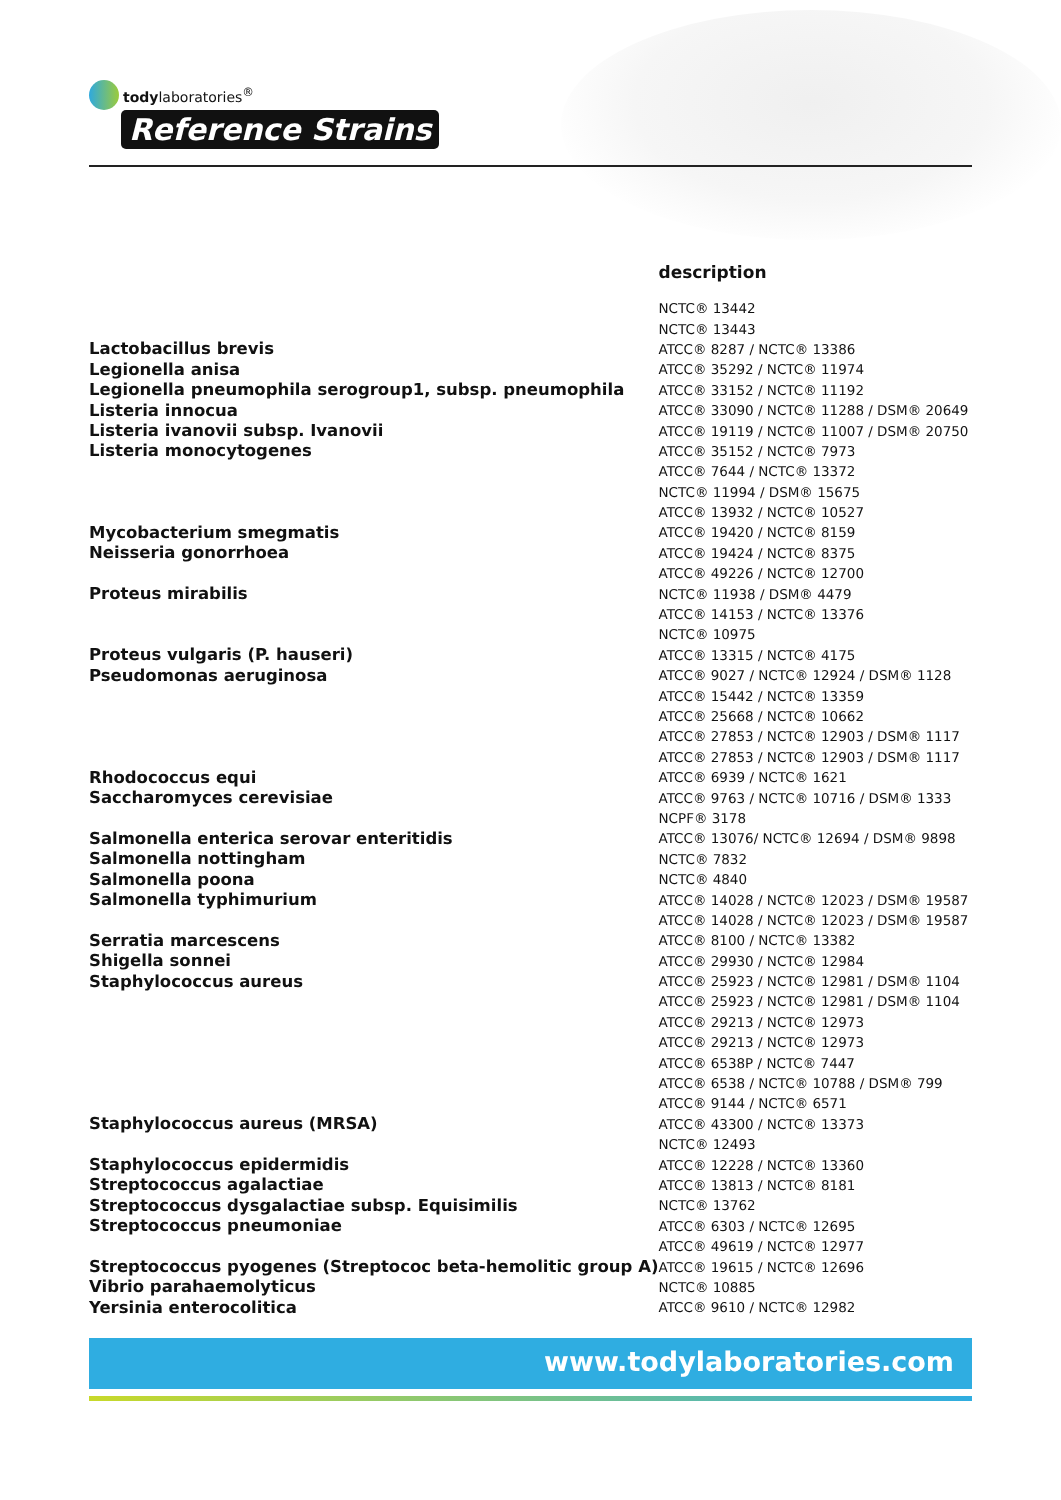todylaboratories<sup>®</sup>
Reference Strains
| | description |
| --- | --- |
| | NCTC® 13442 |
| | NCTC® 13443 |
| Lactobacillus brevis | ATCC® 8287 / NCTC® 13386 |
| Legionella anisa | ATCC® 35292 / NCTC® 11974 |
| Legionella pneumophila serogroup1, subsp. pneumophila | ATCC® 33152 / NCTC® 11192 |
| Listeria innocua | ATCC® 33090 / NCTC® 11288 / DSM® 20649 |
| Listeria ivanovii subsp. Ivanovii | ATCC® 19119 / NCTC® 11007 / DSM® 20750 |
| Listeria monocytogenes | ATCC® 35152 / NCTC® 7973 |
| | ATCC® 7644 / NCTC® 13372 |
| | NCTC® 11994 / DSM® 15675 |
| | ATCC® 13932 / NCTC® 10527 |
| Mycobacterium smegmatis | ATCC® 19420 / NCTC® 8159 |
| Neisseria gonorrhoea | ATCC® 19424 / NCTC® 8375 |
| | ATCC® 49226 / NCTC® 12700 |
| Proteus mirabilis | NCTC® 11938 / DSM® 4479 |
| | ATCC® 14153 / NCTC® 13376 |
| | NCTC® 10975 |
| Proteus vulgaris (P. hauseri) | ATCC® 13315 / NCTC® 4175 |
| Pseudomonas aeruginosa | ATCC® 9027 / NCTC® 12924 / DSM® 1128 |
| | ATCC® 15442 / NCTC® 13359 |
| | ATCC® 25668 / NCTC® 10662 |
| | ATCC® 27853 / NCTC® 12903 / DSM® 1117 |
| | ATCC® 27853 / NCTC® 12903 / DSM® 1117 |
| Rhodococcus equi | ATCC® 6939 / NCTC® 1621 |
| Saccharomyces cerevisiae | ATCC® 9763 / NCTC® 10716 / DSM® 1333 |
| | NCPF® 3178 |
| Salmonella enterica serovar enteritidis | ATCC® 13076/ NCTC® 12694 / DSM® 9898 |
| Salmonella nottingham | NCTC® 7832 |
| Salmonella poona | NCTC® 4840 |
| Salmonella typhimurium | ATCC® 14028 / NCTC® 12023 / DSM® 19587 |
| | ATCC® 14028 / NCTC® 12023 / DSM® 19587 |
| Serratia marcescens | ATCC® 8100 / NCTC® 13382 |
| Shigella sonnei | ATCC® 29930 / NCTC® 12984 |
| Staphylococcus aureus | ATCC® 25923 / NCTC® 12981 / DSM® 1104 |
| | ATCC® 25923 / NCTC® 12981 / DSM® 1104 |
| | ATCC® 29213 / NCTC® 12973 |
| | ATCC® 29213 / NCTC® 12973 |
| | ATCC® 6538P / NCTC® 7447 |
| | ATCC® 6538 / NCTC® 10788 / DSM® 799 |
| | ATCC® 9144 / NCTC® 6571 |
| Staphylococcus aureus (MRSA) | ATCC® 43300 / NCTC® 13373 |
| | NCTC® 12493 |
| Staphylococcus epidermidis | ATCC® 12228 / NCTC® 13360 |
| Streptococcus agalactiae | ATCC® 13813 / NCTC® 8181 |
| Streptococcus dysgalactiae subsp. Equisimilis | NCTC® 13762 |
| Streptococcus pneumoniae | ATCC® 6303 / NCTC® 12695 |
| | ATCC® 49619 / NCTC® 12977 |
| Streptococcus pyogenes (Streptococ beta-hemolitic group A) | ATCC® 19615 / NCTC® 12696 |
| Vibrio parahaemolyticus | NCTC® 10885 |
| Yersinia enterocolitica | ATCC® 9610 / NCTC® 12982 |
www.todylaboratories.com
* * *
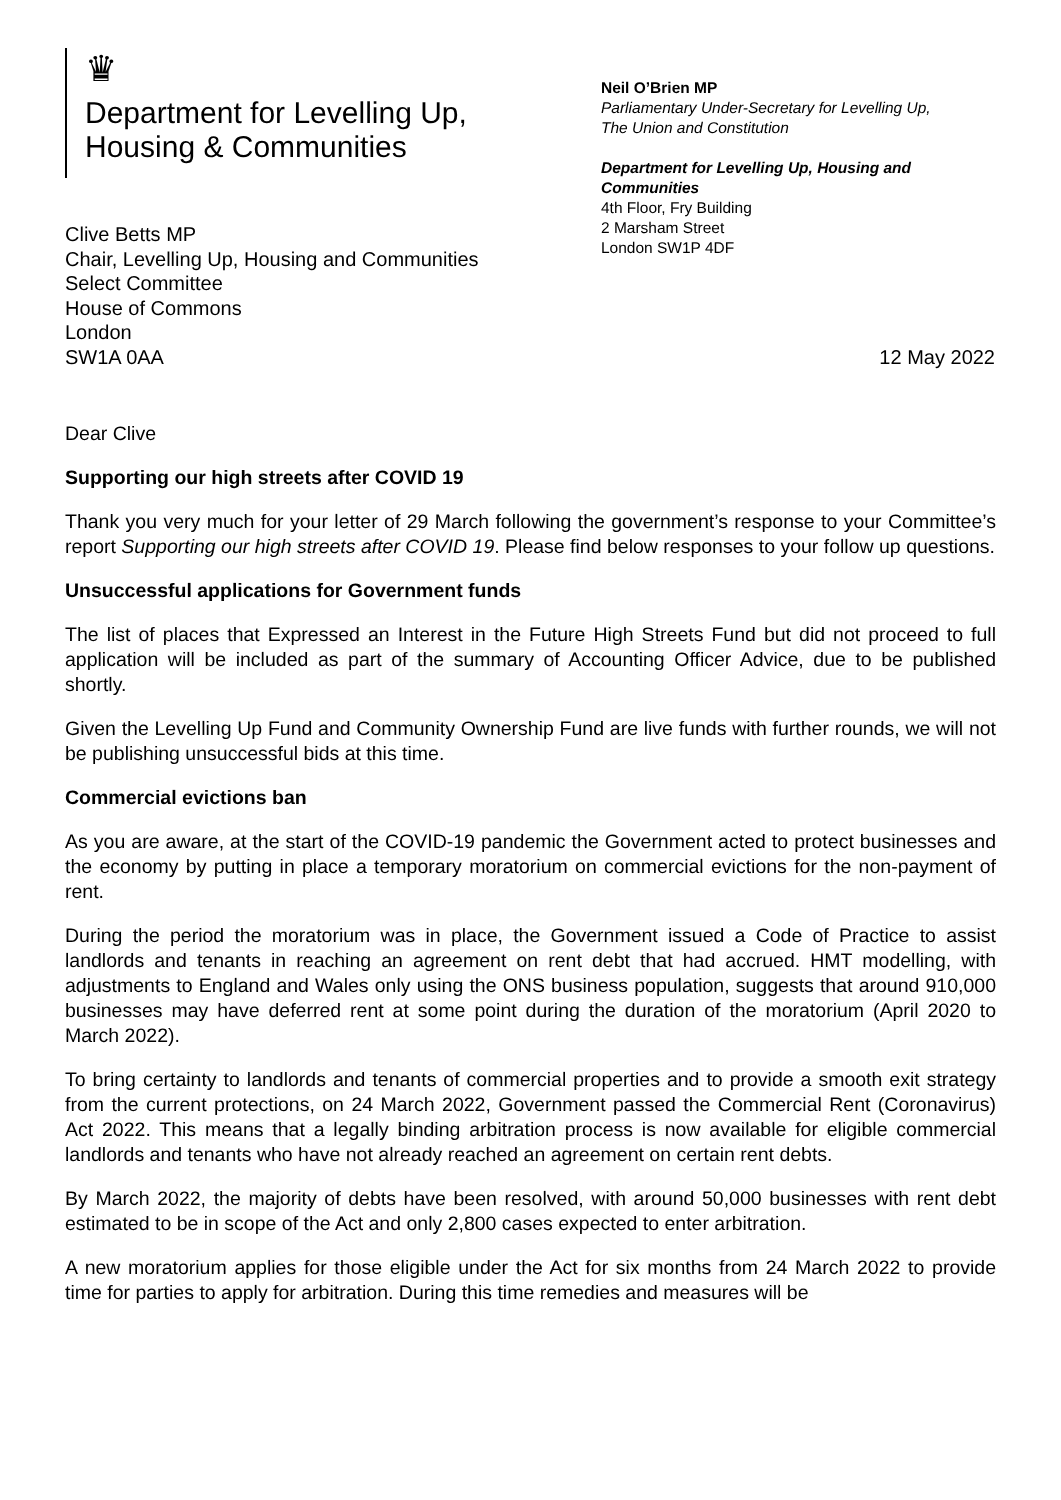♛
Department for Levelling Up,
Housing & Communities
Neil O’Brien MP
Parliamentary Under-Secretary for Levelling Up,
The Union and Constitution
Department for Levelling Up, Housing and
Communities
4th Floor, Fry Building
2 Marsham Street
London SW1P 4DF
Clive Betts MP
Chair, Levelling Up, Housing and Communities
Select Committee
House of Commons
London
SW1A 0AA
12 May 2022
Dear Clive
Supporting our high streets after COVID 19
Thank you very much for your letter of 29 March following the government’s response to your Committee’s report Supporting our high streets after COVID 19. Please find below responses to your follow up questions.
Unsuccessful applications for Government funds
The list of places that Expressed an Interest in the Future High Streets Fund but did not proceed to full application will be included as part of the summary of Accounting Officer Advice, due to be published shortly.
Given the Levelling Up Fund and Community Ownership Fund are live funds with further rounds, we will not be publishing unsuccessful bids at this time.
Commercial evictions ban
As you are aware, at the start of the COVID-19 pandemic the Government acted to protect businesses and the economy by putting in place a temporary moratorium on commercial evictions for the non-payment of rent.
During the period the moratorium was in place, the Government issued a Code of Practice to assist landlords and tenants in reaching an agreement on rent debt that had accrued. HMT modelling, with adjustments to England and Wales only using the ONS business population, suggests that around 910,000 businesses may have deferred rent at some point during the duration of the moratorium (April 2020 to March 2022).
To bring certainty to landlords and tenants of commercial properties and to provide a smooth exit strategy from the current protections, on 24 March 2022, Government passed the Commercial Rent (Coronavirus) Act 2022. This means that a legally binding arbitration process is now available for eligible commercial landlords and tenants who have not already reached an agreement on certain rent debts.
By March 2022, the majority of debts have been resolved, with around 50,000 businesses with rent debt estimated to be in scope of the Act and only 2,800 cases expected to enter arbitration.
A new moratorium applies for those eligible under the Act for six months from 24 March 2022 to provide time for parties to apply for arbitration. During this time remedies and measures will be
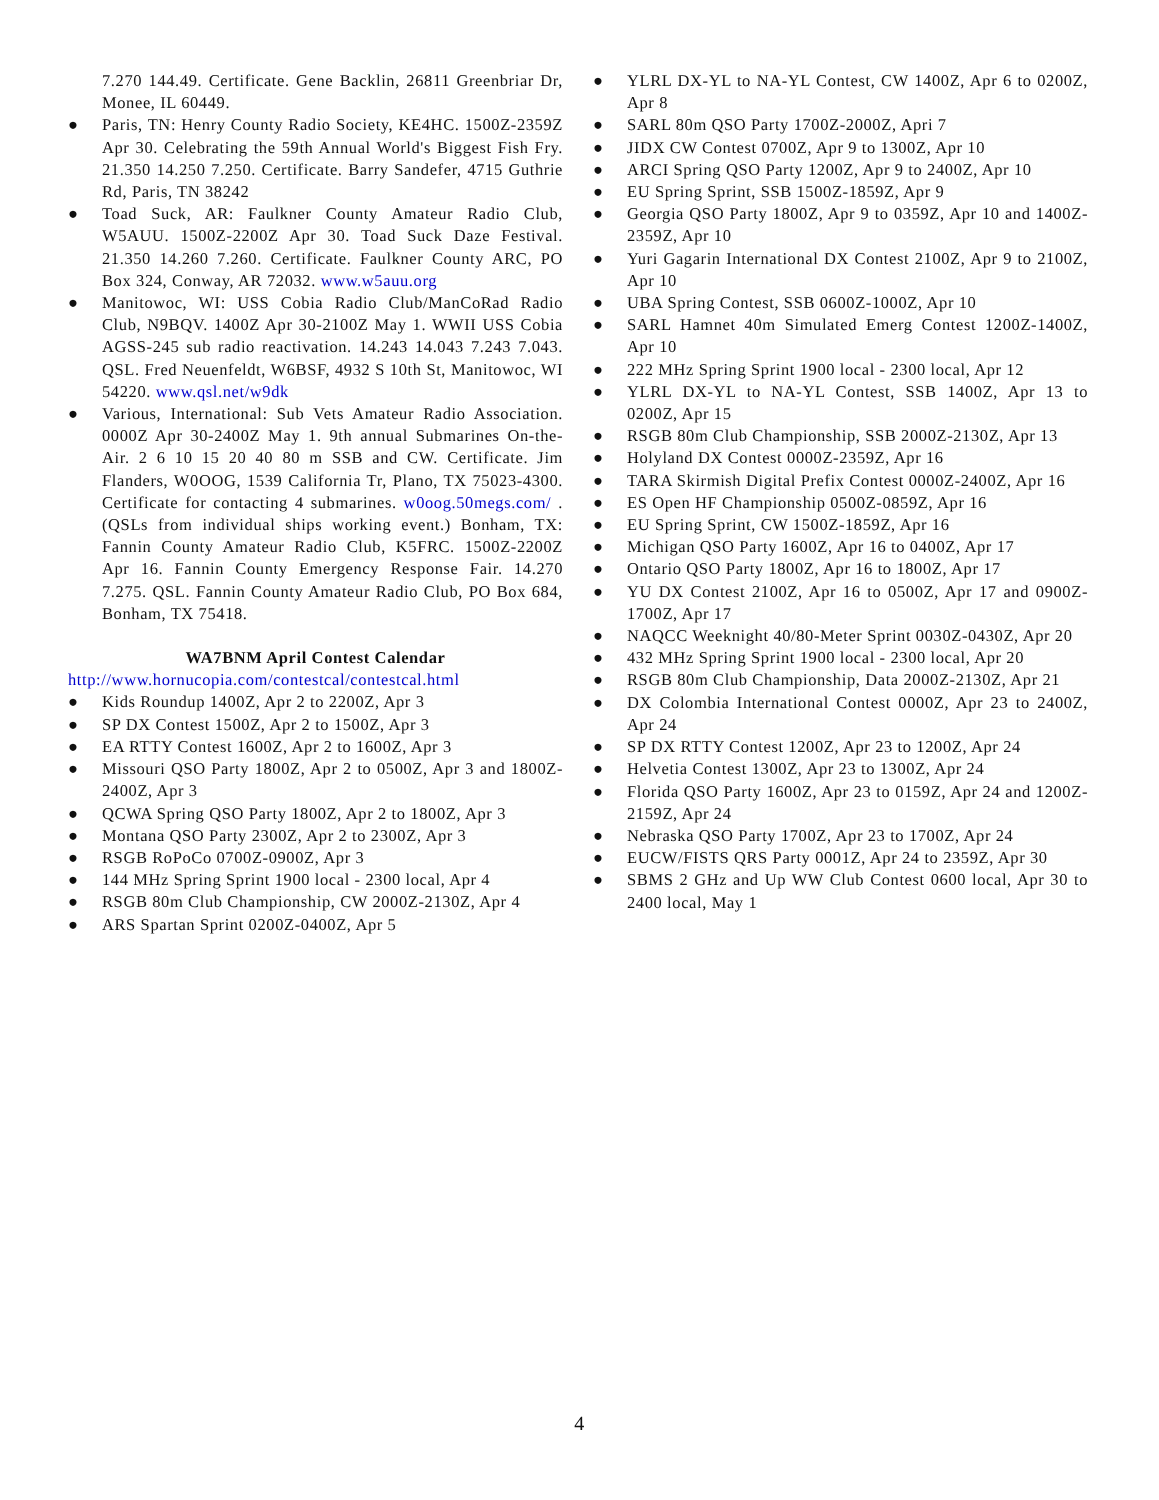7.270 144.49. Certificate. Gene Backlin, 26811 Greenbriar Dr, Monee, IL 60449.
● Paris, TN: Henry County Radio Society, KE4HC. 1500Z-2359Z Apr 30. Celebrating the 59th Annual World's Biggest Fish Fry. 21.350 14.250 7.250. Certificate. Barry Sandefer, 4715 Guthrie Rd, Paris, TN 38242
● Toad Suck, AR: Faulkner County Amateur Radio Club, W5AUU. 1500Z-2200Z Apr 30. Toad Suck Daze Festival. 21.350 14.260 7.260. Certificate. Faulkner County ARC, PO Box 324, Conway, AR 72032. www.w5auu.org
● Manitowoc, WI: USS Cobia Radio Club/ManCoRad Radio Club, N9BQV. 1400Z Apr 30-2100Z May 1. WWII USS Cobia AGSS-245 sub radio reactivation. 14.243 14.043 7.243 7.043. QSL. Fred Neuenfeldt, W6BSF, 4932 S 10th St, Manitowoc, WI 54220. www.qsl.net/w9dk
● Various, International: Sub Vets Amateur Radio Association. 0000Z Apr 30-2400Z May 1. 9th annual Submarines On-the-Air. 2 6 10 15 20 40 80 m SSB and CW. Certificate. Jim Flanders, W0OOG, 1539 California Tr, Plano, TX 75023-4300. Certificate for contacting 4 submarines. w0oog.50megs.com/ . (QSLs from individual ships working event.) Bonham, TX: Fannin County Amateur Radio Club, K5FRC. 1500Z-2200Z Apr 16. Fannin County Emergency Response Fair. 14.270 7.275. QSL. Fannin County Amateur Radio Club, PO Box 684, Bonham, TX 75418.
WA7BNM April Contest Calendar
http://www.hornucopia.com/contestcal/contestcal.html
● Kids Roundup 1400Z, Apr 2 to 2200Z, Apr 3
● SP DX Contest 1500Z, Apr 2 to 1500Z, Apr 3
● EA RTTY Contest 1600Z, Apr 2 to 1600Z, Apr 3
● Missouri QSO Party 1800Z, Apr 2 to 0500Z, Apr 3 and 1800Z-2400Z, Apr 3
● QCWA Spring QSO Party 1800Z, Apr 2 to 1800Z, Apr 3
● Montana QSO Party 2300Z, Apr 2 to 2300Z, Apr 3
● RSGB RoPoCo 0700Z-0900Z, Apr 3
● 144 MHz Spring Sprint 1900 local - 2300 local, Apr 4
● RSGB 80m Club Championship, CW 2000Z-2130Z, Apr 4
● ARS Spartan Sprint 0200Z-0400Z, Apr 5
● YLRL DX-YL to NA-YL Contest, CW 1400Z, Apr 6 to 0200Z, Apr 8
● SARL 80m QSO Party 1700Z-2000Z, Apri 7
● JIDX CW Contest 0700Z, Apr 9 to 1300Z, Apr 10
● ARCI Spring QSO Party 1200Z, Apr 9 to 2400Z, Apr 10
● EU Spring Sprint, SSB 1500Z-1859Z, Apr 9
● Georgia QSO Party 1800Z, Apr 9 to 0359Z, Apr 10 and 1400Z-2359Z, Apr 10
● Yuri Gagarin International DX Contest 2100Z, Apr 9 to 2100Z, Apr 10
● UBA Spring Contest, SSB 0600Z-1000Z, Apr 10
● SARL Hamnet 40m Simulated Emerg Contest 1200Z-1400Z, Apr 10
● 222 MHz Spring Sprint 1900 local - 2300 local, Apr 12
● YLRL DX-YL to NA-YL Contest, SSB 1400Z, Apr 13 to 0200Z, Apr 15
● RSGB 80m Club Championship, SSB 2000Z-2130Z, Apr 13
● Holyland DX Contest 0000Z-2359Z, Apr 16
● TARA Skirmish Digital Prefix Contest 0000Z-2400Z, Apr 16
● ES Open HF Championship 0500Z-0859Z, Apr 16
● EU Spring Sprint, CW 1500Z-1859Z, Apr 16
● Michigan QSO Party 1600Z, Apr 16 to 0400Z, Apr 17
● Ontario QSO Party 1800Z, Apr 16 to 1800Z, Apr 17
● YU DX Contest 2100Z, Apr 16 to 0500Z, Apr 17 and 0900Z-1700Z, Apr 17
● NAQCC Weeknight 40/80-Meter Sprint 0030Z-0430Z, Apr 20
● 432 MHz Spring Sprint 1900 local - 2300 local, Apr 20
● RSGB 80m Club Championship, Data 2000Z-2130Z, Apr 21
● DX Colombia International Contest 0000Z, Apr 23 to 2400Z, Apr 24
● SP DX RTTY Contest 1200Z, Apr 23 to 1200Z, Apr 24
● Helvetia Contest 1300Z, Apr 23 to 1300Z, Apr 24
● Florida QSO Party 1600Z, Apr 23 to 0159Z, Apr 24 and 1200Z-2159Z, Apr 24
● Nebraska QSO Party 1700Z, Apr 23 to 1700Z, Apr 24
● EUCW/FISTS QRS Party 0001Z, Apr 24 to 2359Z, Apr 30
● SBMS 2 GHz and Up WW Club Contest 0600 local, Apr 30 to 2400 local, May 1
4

WHAT YOU HAVE TO DO: Among the lines above, find the one with "House of Commons" and the one with "Thank you very". Quote both and everything between them, exactly.

SOLUTION FOR THIS EXERCISE:
House of Commons
London
SW1A 0AA
12 May 2022
Dear Clive
Supporting our high streets after COVID 19
Thank you very much for your letter of 29 March following the government’s response to your Committee’s report Supporting our high streets after COVID 19. Please find below responses to your follow up questions.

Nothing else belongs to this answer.